▼
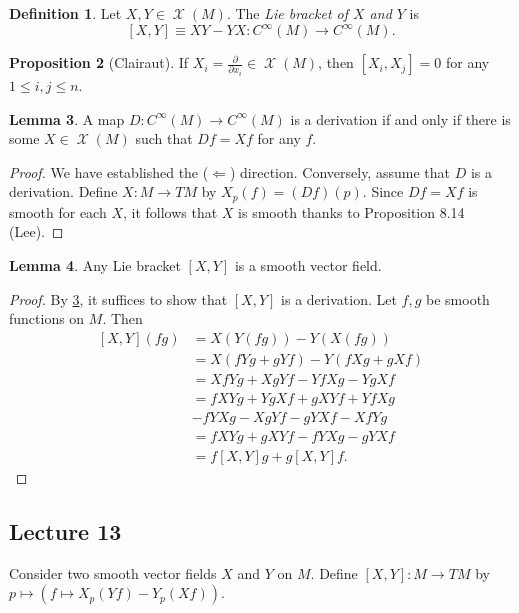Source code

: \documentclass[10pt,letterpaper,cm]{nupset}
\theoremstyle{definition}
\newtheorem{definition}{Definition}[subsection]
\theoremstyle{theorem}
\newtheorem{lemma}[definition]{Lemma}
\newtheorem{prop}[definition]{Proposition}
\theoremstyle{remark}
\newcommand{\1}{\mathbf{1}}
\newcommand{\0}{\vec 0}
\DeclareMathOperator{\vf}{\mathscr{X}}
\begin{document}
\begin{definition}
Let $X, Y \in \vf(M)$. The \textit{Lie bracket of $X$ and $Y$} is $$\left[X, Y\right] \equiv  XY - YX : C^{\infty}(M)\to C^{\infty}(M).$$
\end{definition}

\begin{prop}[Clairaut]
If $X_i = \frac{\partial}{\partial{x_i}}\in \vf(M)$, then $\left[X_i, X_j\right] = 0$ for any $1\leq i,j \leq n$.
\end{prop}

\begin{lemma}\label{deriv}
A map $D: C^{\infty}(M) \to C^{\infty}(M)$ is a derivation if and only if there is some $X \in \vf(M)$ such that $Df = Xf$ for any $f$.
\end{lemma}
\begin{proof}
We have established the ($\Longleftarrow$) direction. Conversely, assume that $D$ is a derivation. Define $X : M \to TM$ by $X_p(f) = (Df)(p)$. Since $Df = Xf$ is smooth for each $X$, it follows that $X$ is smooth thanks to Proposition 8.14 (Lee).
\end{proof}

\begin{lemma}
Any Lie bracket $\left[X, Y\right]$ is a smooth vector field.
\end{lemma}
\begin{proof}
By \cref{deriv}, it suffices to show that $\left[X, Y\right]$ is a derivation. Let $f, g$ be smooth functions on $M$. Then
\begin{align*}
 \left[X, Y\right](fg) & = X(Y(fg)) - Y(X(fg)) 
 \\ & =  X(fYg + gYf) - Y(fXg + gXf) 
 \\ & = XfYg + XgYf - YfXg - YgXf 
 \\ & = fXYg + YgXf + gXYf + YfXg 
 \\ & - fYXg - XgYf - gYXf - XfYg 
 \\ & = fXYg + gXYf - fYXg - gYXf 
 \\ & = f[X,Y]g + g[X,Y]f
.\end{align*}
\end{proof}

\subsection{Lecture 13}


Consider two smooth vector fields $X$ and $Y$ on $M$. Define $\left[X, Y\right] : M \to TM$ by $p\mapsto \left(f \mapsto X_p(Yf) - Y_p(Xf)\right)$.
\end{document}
▲
▼
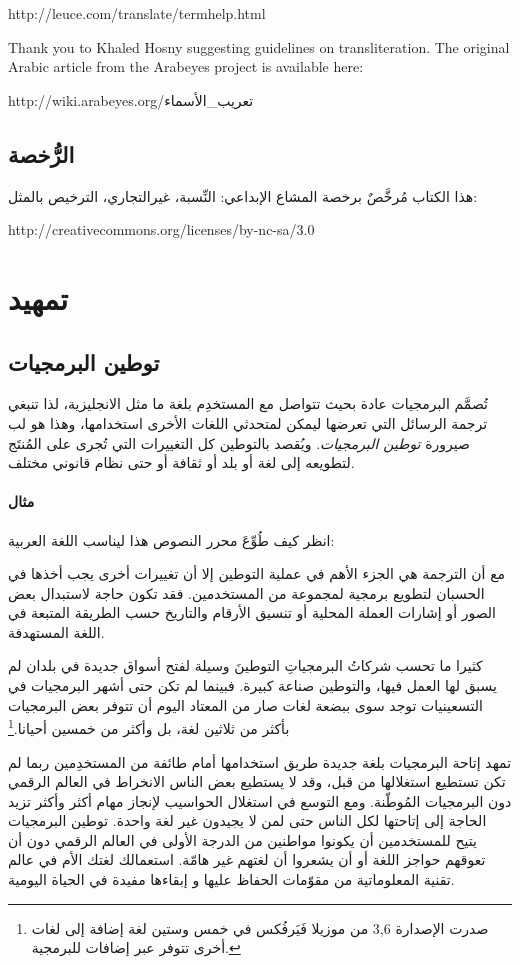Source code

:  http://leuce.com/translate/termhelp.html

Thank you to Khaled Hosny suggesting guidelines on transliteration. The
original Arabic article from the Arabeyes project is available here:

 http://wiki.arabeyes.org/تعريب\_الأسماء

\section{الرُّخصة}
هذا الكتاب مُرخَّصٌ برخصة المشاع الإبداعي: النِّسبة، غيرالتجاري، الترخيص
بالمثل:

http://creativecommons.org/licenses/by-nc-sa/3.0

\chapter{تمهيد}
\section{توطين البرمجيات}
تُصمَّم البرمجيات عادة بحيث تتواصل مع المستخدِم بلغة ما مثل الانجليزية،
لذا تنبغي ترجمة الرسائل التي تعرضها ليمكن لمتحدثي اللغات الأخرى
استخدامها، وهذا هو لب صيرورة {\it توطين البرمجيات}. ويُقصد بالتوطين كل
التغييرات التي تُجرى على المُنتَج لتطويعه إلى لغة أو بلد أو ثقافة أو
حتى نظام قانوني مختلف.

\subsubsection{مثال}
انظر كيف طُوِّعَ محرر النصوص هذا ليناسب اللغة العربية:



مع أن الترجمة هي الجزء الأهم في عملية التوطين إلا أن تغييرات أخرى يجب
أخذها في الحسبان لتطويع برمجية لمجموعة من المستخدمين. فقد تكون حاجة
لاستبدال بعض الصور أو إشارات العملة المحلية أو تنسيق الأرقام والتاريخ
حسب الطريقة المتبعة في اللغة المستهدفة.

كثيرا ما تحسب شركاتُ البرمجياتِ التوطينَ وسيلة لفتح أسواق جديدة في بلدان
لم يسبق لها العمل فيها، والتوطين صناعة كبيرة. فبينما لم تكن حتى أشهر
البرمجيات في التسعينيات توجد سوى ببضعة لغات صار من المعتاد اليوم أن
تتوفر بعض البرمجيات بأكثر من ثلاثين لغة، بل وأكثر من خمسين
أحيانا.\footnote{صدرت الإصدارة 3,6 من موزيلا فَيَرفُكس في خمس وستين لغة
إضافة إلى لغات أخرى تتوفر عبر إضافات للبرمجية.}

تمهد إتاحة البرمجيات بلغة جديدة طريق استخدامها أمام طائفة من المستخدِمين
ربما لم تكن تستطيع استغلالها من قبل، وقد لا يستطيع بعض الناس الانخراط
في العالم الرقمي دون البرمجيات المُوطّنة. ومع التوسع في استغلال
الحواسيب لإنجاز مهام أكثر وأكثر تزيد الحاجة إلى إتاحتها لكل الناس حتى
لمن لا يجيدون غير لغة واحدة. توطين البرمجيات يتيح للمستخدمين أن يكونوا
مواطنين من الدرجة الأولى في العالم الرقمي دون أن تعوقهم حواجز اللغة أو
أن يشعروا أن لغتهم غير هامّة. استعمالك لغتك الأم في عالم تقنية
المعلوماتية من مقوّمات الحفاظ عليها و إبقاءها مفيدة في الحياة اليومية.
▲
▼
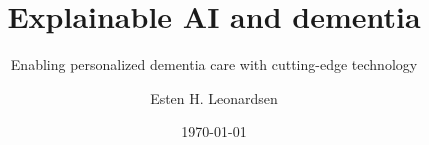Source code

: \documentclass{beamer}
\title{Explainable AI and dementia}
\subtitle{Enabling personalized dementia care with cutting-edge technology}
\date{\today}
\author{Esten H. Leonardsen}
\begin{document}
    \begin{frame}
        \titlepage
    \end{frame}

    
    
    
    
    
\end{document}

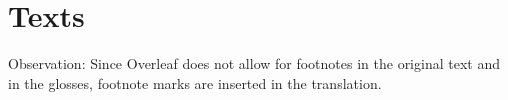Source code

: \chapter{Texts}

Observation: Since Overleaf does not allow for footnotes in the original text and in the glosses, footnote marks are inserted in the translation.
▲
» WHAT THE EXERCISE ASKS: Print exactly the lines of the listing above starting at the line containing "أخذها في الحسبان" and ending at the line containing "المعلوماتية من مقوّمات", both included.

» PROBLEM SOLUTION:
أخذها في الحسبان لتطويع برمجية لمجموعة من المستخدمين. فقد تكون حاجة
لاستبدال بعض الصور أو إشارات العملة المحلية أو تنسيق الأرقام والتاريخ
حسب الطريقة المتبعة في اللغة المستهدفة.

كثيرا ما تحسب شركاتُ البرمجياتِ التوطينَ وسيلة لفتح أسواق جديدة في بلدان
لم يسبق لها العمل فيها، والتوطين صناعة كبيرة. فبينما لم تكن حتى أشهر
البرمجيات في التسعينيات توجد سوى ببضعة لغات صار من المعتاد اليوم أن
تتوفر بعض البرمجيات بأكثر من ثلاثين لغة، بل وأكثر من خمسين
أحيانا.\footnote{صدرت الإصدارة 3,6 من موزيلا فَيَرفُكس في خمس وستين لغة
إضافة إلى لغات أخرى تتوفر عبر إضافات للبرمجية.}

تمهد إتاحة البرمجيات بلغة جديدة طريق استخدامها أمام طائفة من المستخدِمين
ربما لم تكن تستطيع استغلالها من قبل، وقد لا يستطيع بعض الناس الانخراط
في العالم الرقمي دون البرمجيات المُوطّنة. ومع التوسع في استغلال
الحواسيب لإنجاز مهام أكثر وأكثر تزيد الحاجة إلى إتاحتها لكل الناس حتى
لمن لا يجيدون غير لغة واحدة. توطين البرمجيات يتيح للمستخدمين أن يكونوا
مواطنين من الدرجة الأولى في العالم الرقمي دون أن تعوقهم حواجز اللغة أو
أن يشعروا أن لغتهم غير هامّة. استعمالك لغتك الأم في عالم تقنية
المعلوماتية من مقوّمات الحفاظ عليها و إبقاءها مفيدة في الحياة اليومية.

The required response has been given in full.